# Which of these 12ax7 tubes should I use?



## ledfloyd (Apr 1, 2011)

I have an Egnater Tweaker head with 6L6s for Power tubes currently. Are any one of these 12ax7 tubes better than the others?


----------



## TWRC (Apr 22, 2011)

"Better" is pretty subjective. If it were me, I'd try them all and see which ones you like. I have had luck with JJ tubes though.


----------



## Rugburn (Jan 14, 2009)

TWRC said:


> "Better" is pretty subjective. If it were me, I'd try them all and see which ones you like. I have had luck with JJ tubes though.


That's good advice.


----------



## keto (May 23, 2006)

I've had really good luck with old Sylvanias. The Silvertone could be a Mullard or RCA, I'd for sure try it. Phillips can be hit or miss. The Mesa, JJ, & Ruby are rebranded modern production (Sovtek likely, though there are others). Could be higher gain, could be quieter or noisier...hard to tell without sticking them in there.


----------



## Astroman86 (May 6, 2010)

is there much of a difference in tube brands? i just replaced my Fender 6L6's with Mesa ones, and my EHX 12ax7s with Groove Tubes. My amp sounds the same. I can hardly notice a difference.


----------



## blam (Feb 18, 2011)

i dont hear a diff either, astroman.

i swapped my ac15 tubes from the stock chinas to tung sol and JJs.


----------



## TWRC (Apr 22, 2011)

I find that there's a huge difference. For example when I used to own a Fender Tweed Deluxe, I used to run a Sovtek 12AX7WB in the tube socket furthest from the 6L6's. It gave the amp a grittier tone that I was after at the time (all biased of course). On my AC30, I've noticed that Russian tubes give a bit more gain and Chinese tubes add a touch more highs. I currently have a mixture between JJ and Ruby tubes in my amp and notice more headroom than the previous tubes mentioned. Again, this is all subjective but it's the conclusion that I have come up with playing around with various tubes over the years. 



Astroman86 said:


> is there much of a difference in tube brands? i just replaced my Fender 6L6's with Mesa ones, and my EHX 12ax7s with Groove Tubes. My amp sounds the same. I can hardly notice a difference.


----------



## WCGill (Mar 27, 2009)

#1 Sino; #2 Indian, like it says, Mullard copy?; #3 Sino; #4 Philips; #5 Sino; #6 Sylvania; #7 Not sure here, possibly Tesla; #8 Sylvania; #9 Sylvania; #10 JJ. Use whichever you like the best.


----------



## ledfloyd (Apr 1, 2011)

Thanks for the info and Feedback


----------



## keto (May 23, 2006)

By the way - a 7025 is a lower gain higher fidelity version of a 12AX7 / ECC83. 'Mil-spec', if you will. Use it if you want a little less grit and background noise and a bit more clarity.


----------



## CSBen (Mar 1, 2011)

As many have already said, which one will be better to your ears only you can tell.
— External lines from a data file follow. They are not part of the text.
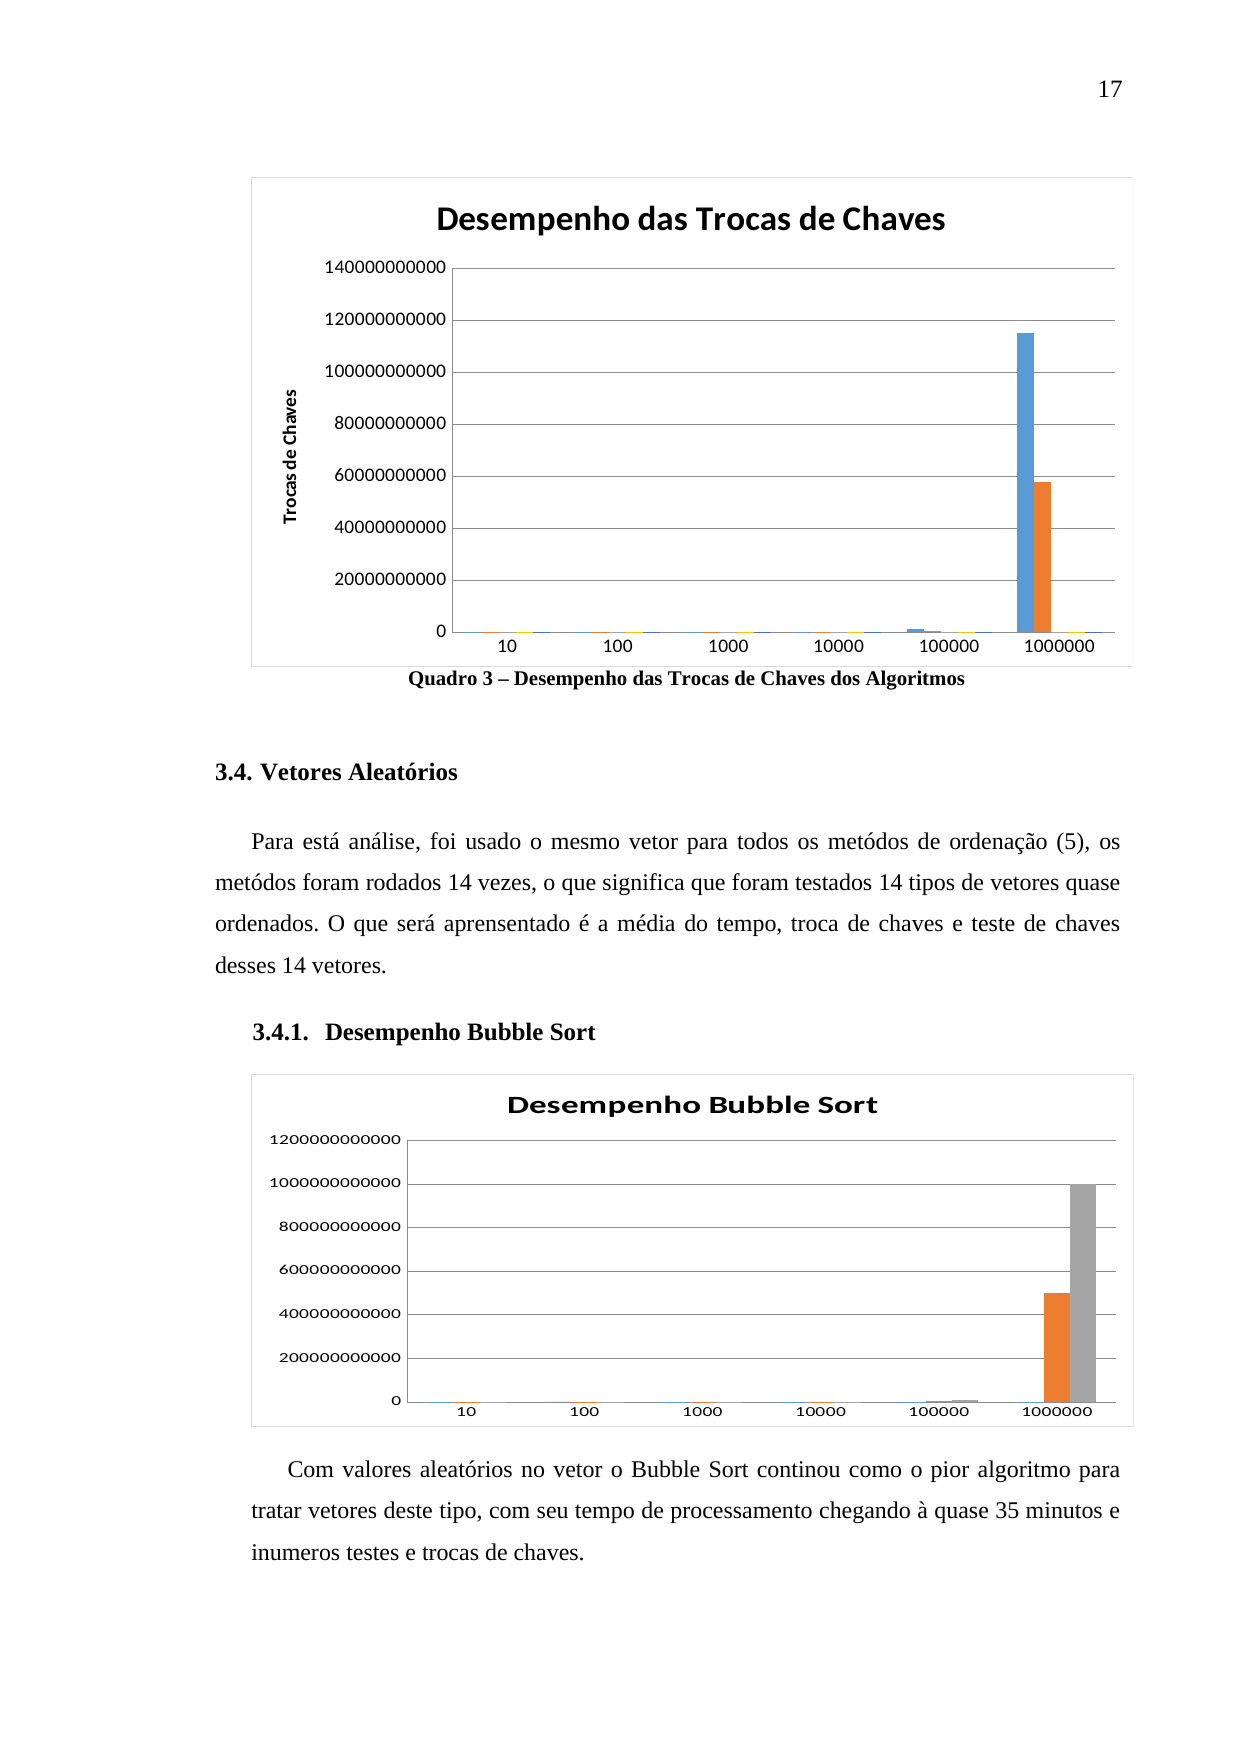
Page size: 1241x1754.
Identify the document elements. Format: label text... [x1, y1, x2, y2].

subtitle Vetores Aleatórios [215, 757, 1122, 785]
subtitle Desempenho Bubble Sort [252, 1017, 1122, 1046]
text Com valores aleatórios no vetor o Bubble Sort continou como o pior algoritmo para tratar vetores deste tipo, com seu tempo de processamento chegando à quase 35 minutos e inumeros testes e trocas de chaves. [251, 1455, 1122, 1565]
text Quadro 3 – Desempenho das Trocas de Chaves dos Algoritmos [251, 667, 1122, 690]
text Para está análise, foi usado o mesmo vetor para todos os metódos de ordenação (5), os metódos foram rodados 14 vezes, o que significa que foram testados 14 tipos de vetores quase ordenados. O que será aprensentado é a média do tempo, troca de chaves e teste de chaves desses 14 vetores. [215, 827, 1122, 978]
One thing is for sure however - new production tubes are nowhere near the quality of NOS tubes. And NOS doesn't mean you _have_ to go out and purchase a Telefunken or an Amperex BugleBoy. You can find very, very good NOS preamp tubes for $20-30 that will perform very well as tone generator (V1 position).

As you're already on the on preamp tube tone quest, I'd strongly recommend that you also have a good look at the Phase Inverter of your amp for a NOS replacement as well. Very important tube as well in your amp's circuitry.

Is the Tweaker a solid state or Tube Rectifier amp?? If it's a Tube Rectifier, I'd also invest in a NOS rectifier. They can get a little expensive (especially the 5AR4's), but for reliability, they can't be beat.

There are really good tube dealers out there. In Canada, [email protected] TheTubeStore is a real top notch guy to deal with. In the US, I've both tubes from Brent @ Brent Jesse Audio Recordings @ www.audiotubes.com.

Good luck in your search.

Ben


----------